How about a heat gun from HF. They're cheap enough with a 20% off coupon (look online for the coupon).
http://t.harborfreight.com/1500-watt-dual-temperature-heat-gun-572-1112-96289.html


----------



## tarzan (Oct 29, 2014)

You could also try a top down fire. Basicly you put newspaper (rolled up and tied in a loose knot) on top of the kindling. The theory is by the newspaper being on top it will help to heat the flue quicker.

I tried it just a few days ago when the newspaper I had under my kindling failed. Rather than moving all the kindling to start over I just threw 4 pieces of rolled up newspaper on top and tried it. To my surprise, it worked very well.


----------



## sigepsb (Oct 29, 2014)

tarzan said:


> You could also try a top down fire. Basicly you put newspaper (rolled up and tied in a loose knot) on top of the kindling. The theory is by the newspaper being on top it will help to heat the flue quicker.
> 
> I tried it just a few days ago when the newspaper I had under my kindling failed. Rather than moving all the kindling to start over I just threw 4 pieces of rolled up newspaper on top and tried it. To my surprise, it worked very well.

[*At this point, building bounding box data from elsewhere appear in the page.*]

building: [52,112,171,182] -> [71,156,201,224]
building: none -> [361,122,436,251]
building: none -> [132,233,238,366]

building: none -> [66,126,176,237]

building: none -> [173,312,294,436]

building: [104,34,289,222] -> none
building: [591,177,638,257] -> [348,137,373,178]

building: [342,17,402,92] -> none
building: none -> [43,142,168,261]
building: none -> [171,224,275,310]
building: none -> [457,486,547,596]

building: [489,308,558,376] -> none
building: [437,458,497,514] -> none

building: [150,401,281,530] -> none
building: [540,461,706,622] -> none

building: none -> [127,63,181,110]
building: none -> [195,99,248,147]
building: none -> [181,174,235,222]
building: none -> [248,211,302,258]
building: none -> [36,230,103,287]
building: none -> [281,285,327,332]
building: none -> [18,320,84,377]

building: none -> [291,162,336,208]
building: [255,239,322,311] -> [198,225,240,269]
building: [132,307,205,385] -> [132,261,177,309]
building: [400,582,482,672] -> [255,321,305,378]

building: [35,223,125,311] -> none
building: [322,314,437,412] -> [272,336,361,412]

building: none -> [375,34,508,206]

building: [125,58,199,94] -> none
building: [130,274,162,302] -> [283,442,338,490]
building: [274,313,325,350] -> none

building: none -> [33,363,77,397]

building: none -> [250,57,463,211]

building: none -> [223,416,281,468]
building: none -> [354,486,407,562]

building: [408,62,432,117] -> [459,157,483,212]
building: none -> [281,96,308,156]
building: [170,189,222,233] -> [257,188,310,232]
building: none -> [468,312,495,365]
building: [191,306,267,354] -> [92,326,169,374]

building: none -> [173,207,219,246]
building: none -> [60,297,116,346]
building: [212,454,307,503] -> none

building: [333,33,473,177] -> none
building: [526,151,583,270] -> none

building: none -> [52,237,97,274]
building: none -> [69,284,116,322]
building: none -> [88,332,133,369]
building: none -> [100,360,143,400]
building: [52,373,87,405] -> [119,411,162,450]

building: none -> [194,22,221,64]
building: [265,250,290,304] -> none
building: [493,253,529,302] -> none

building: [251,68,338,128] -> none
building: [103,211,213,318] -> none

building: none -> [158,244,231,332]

I started doing the top down method after seeing it on here. Where has that been my whole life? Works great.


----------



## velvetfoot (Oct 29, 2014)

I put my hand near the baffle first to see if any cold air is coming down.  I crack open a nearby window and use pieces of newspaper to get things going in the right direction.


----------



## Nick Mystic (Oct 29, 2014)

Nobody is addressing where the smoke is exiting the unit. The OP said, "when I start my fire smoke backs up and comes through the vest ( probably meant vent) and blower unit."  The only way smoke can be getting into the blower unit so that it can leak out the vent is if there is an opening in the firebox letting smoke escape into the shroud around the outside of the firebox. If this is the case then you would need to locate the crack, hole, etc. and see if it can be corrected.


----------



## firefighterjake (Oct 29, 2014)

Ummm . . . maybe that's because the OP wrote this back in the Fall of 2012 and hasn't been on here since January of this year.


----------



## tarzan (Oct 29, 2014)

Dolp and Dolp


----------



## BrotherBart (Oct 29, 2014)

And on that musical note.


----------